I posted a few months ago about this, but here are better pictures. the seat stay has to be a big clue as to who made this. Any help would be much appreciated. Thanks Brian


----------



## catfish (Jan 3, 2012)

Hard to tell.... A lot of bikes from this era look alike. The fork looks like it might be from a Columbia. But can't tell if it's original to the bike...


----------



## Re-Cyclist (Jan 3, 2012)

I sold a bike several years ago and the frame looked very much like this one. Mine also had wooden wheels and the same handelbars, but I don't recall the seat stay design.
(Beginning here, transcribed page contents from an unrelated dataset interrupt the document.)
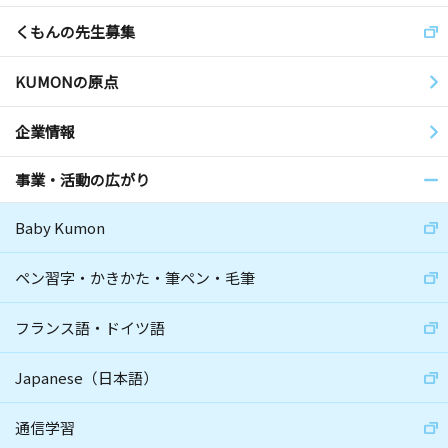
くもんの先生募集
KUMONの原点
企業情報
事業・活動の広がり
Baby Kumon
ペン習字・かきかた・筆ペン・毛筆
フランス語・ドイツ語
Japanese（日本語）
通信学習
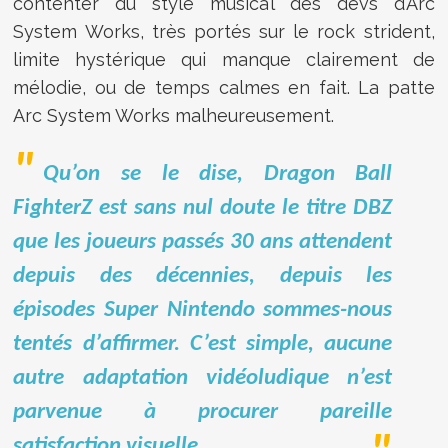
contenter du style musical des devs d’Arc
System Works, très portés sur le rock strident,
limite hystérique qui manque clairement de
mélodie, ou de temps calmes en fait. La patte
Arc System Works malheureusement.
Qu’on se le dise, Dragon Ball
FighterZ est sans nul doute le titre DBZ
que les joueurs passés 30 ans attendent
depuis des décennies, depuis les
épisodes Super Nintendo sommes-nous
tentés d’affirmer. C’est simple, aucune
autre adaptation vidéoludique n’est
parvenue à procurer pareille
satisfaction visuelle.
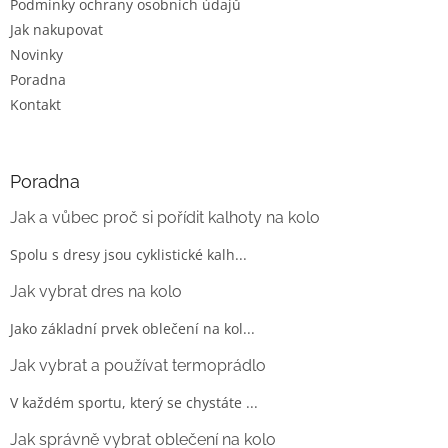
Podmínky ochrany osobních údajů
Jak nakupovat
Novinky
Poradna
Kontakt
Poradna
Jak a vůbec proč si pořídit kalhoty na kolo
Spolu s dresy jsou cyklistické kalh...
Jak vybrat dres na kolo
Jako základní prvek oblečení na kol...
Jak vybrat a používat termoprádlo
V každém sportu, který se chystáte ...
Jak správně vybrat oblečení na kolo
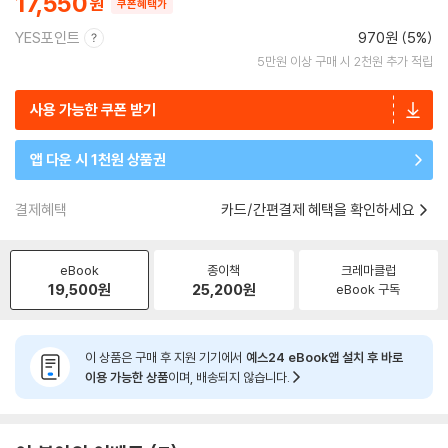
17,550
쿠폰혜택가
YES포인트
970원 (5%)
5만원 이상 구매 시 2천원 추가 적립
사용 가능한 쿠폰 받기
앱 다운 시 1천원 상품권
결제혜택
카드/간편결제 혜택을 확인하세요
eBook
종이책
크레마클럽
19,500
원
25,200
원
eBook 구독
이 상품은 구매 후 지원 기기에서
예스24 eBook앱 설치 후 바로
이용 가능한 상품
이며, 배송되지 않습니다.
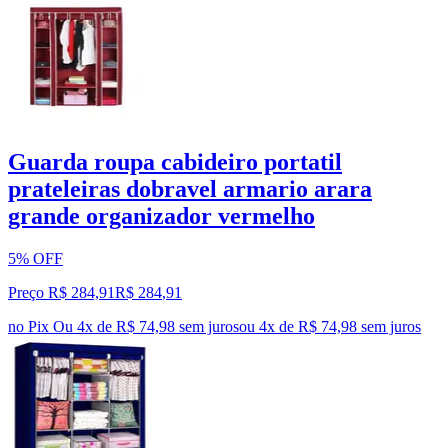
Guarda roupa cabideiro portatil
prateleiras dobravel armario arara
grande organizador vermelho
5% OFF
Preço R$ 284,91
R$
284
,
91
no Pix
Ou 4x de R$ 74,98 sem juros
ou
4
x de
R$ 74,98
sem juros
It had a "New York Flyer" head badge. I'm certainly no expert on the early bikes, so it's just a guess.


----------



## axsepul (Jan 3, 2012)

Detail pictures of where the head badge used to be and hole spacing or pattern is always a good help. I always like to guess since I'm not an expert but I think that chainring is also columbia but who knows!


----------



## ericbaker (Jan 5, 2012)

Coumbia did use this method of securing the seatpost...


----------



## MrColumbia (Jan 5, 2012)

ericbaker said:


> Coumbia did use this method of securing the seatpost...




Correct, not a Westfield made frame.


----------



## ABC Services (Jan 5, 2012)

*Columbia??  OK  ??*

Thanks for all the help, if it looks Columbia, are the parts correct or is it pieced together, and around what vintage??


----------



## pelletman (Jan 5, 2012)

It's not a Columbia...


----------